Record extracts Start Marker
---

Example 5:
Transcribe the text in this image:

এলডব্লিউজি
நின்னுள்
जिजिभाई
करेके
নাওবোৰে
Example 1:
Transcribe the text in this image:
Record extracts End Marker
Record extracts Start Marker
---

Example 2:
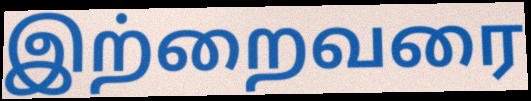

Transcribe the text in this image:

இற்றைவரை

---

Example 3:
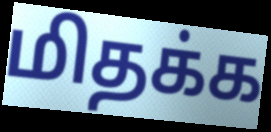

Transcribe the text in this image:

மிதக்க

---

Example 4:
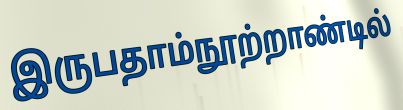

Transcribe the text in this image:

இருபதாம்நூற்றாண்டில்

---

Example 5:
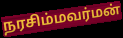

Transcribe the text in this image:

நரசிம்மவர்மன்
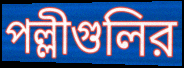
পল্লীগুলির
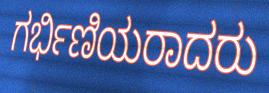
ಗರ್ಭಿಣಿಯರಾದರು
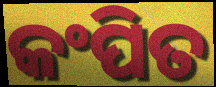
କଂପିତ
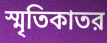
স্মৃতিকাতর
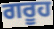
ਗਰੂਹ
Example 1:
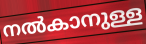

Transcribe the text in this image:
Record extracts End Marker
Work required
Look through the data above for the word "Example". Report each line where it occurs.

Answer space
Example 5:
Example 1:
Example 2:
Example 3:
Example 4:
Example 5:
Example 1:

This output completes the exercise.